Park Chan-wook's work with characterization is where Lady Vengeance finds its greatest strengths. There's a lot to admire about how Park is doing his very best to establish the motifs for his leading character, Lee Geum-ja, through his use of flashbacks together with a subplot showing her intention to go back to America in order to reunite with her daughter, living as an adopted daughter. Just seeing his means of creating establishment is where, like always, I have been left rather fascinated with the grittiest of Park Chan-wook's films.

Lee Young-ae's performance as the titular Lady Vengeance is stunning, she embodies the femme fatale archetype and as we continue to go deep into her psychology as the film goes on, there's so much more to the range of where this performance can go and ultimately, Lee shines at the very best of her ability. It rather caught me upon her self-identification when Park Chan-wook's contrasting use of colour also goes ahead to create some sort of unique perspective of what she's planning inside of her mind, the angelic qualities she embodies on the outside suddenly turn so grim and that's where the film turns rather gripping.
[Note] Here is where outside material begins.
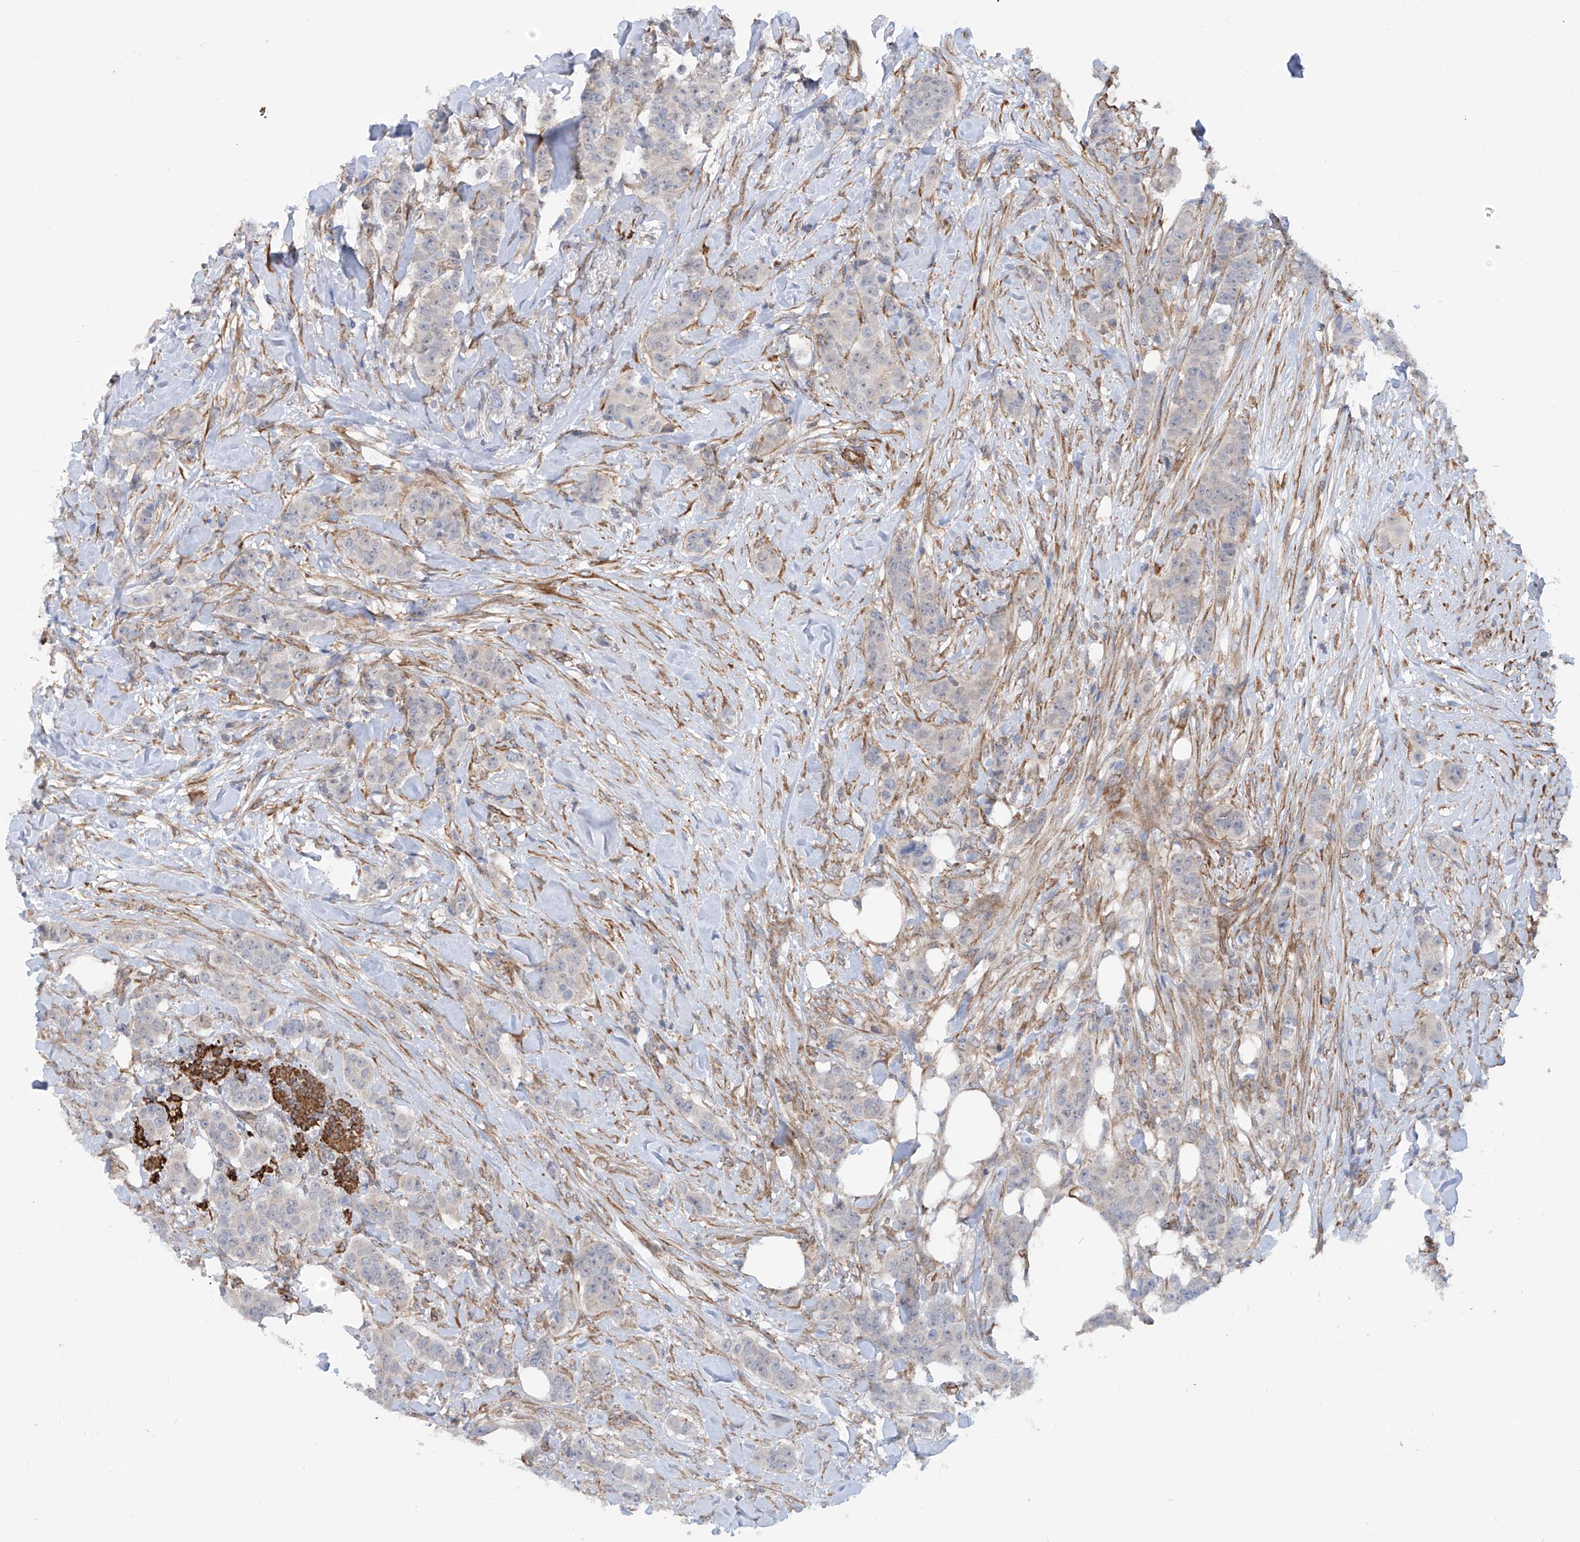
{"staining": {"intensity": "weak", "quantity": "<25%", "location": "cytoplasmic/membranous"}, "tissue": "breast cancer", "cell_type": "Tumor cells", "image_type": "cancer", "snomed": [{"axis": "morphology", "description": "Duct carcinoma"}, {"axis": "topography", "description": "Breast"}], "caption": "IHC histopathology image of neoplastic tissue: human breast invasive ductal carcinoma stained with DAB demonstrates no significant protein expression in tumor cells.", "gene": "ZNF490", "patient": {"sex": "female", "age": 40}}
What took me out of Lady Vengeance in comparison to the other two films was how tedious it felt from time to time. As I've mentioned with Park's intention to create characterization with a subplot involving Lee's younger daughter, I feel there was too much emphasis placed on what grew to add nothing of great significance to the final product. Although I admire Park's intention to create a sense of complete character resolution, I felt as if the note to which the film ended off on just seemed rather anticlimactic and having what already was a rather tedious viewing from time to time certainly didn't help especially when the final moments felt like such a drag to sit through.

Although it's rather disappointing when you compare it to the grittiness that was offered in Sympathy for Mr. Vengeance or Oldboy (the latter being my favourite of the trilogy), what's offered in Lady Vengeance is still a fine, albeit sometimes tedious study of character. What did take me in was how the less grim approach almost seemed like it was a means of satirizing what was created in the two preceding films, and on a count of that, it was rather clever. I just wish I didn't feel such a detachment from time to time.